Copy out all lines in the data below containing the string "after".

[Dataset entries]
--------------------
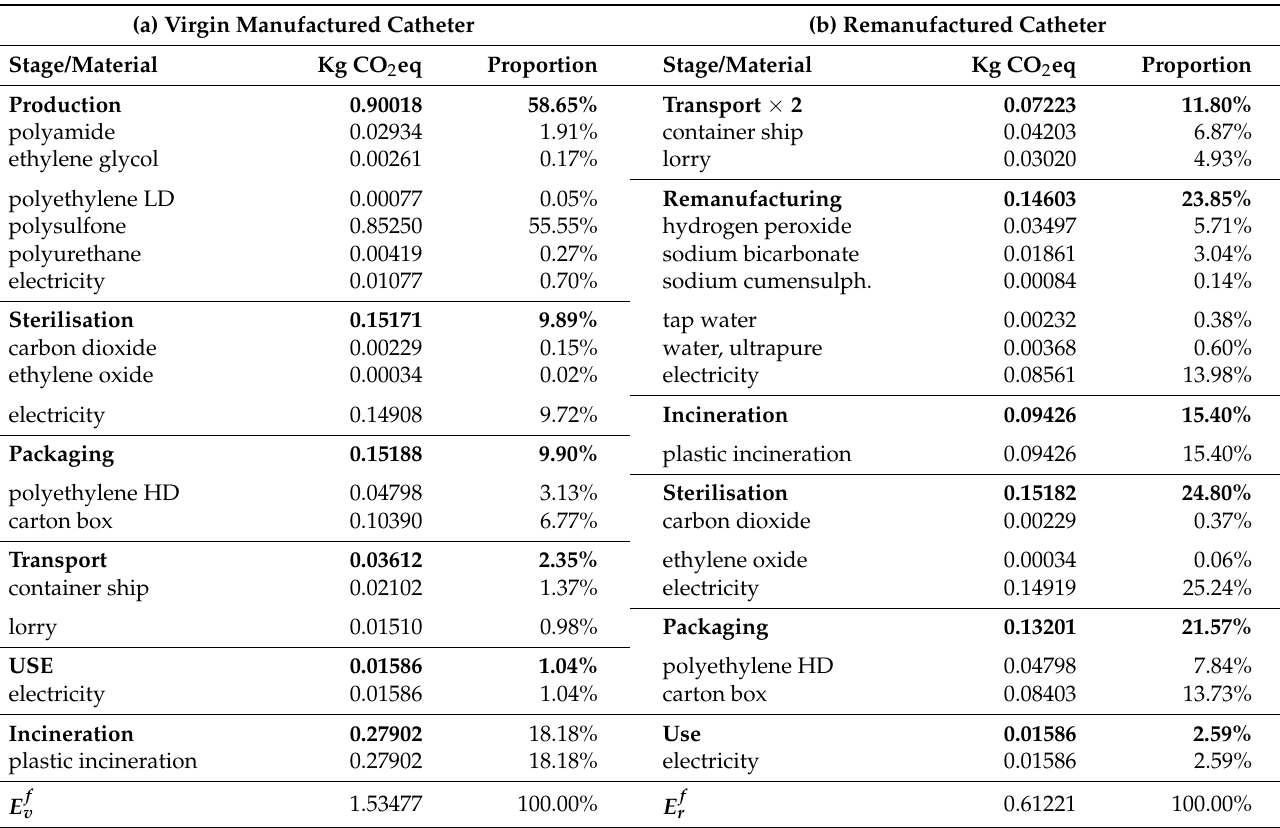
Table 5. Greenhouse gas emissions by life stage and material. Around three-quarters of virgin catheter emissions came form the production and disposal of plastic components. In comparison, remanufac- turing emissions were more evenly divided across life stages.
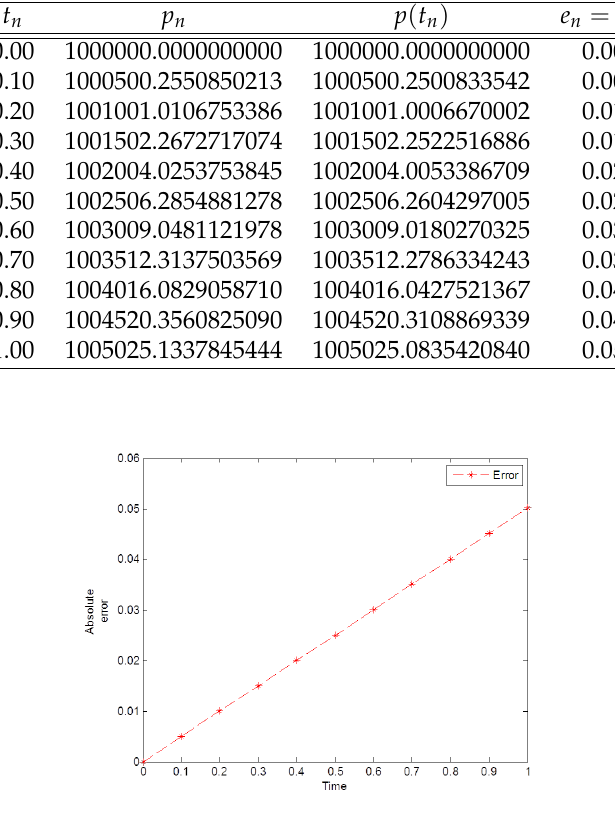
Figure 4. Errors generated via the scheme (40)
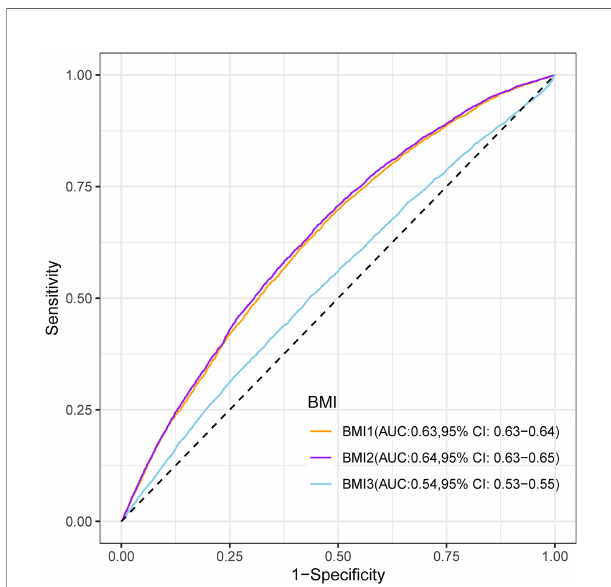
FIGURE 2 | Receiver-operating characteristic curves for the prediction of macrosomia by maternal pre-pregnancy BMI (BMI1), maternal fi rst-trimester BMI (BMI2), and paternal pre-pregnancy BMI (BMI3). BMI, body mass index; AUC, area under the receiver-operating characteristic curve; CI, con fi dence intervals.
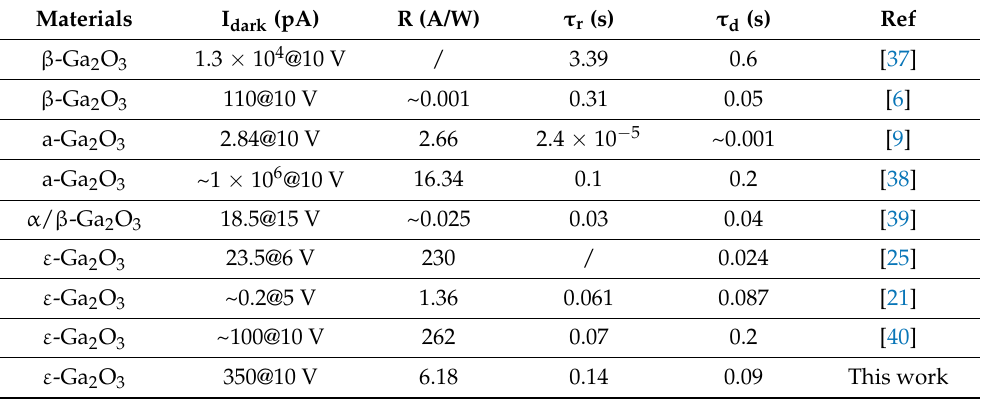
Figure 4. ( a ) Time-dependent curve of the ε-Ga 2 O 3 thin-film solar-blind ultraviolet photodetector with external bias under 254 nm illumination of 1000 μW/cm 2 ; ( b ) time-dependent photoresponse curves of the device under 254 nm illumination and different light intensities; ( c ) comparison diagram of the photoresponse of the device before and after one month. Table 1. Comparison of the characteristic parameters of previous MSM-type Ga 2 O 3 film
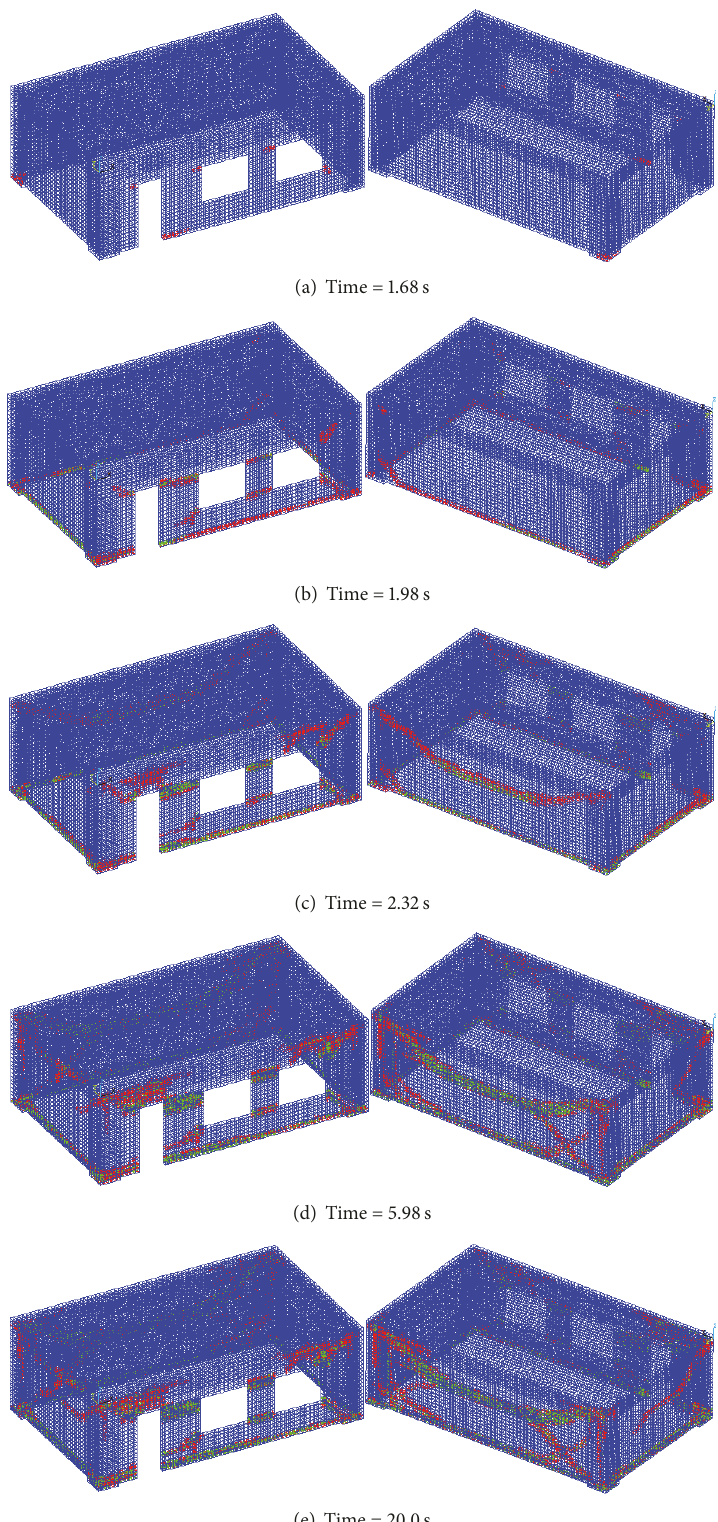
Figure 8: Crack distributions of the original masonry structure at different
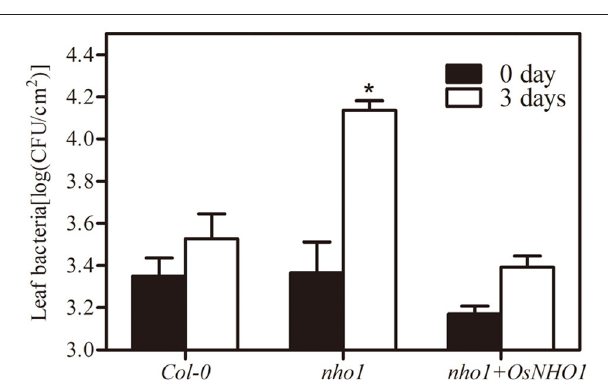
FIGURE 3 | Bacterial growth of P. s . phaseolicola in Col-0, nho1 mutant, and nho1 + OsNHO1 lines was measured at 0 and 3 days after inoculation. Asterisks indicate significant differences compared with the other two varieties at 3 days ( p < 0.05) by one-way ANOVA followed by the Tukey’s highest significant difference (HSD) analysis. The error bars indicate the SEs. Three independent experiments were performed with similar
--------------------
- **Answer to this problem**:
Figure 4. ( a ) Time-dependent curve of the ε-Ga 2 O 3 thin-film solar-blind ultraviolet photodetector with external bias under 254 nm illumination of 1000 μW/cm 2 ; ( b ) time-dependent photoresponse curves of the device under 254 nm illumination and different light intensities; ( c ) comparison diagram of the photoresponse of the device before and after one month. Table 1. Comparison of the characteristic parameters of previous MSM-type Ga 2 O 3 film
FIGURE 3 | Bacterial growth of P. s . phaseolicola in Col-0, nho1 mutant, and nho1 + OsNHO1 lines was measured at 0 and 3 days after inoculation. Asterisks indicate significant differences compared with the other two varieties at 3 days ( p < 0.05) by one-way ANOVA followed by the Tukey’s highest significant difference (HSD) analysis. The error bars indicate the SEs. Three independent experiments were performed with similar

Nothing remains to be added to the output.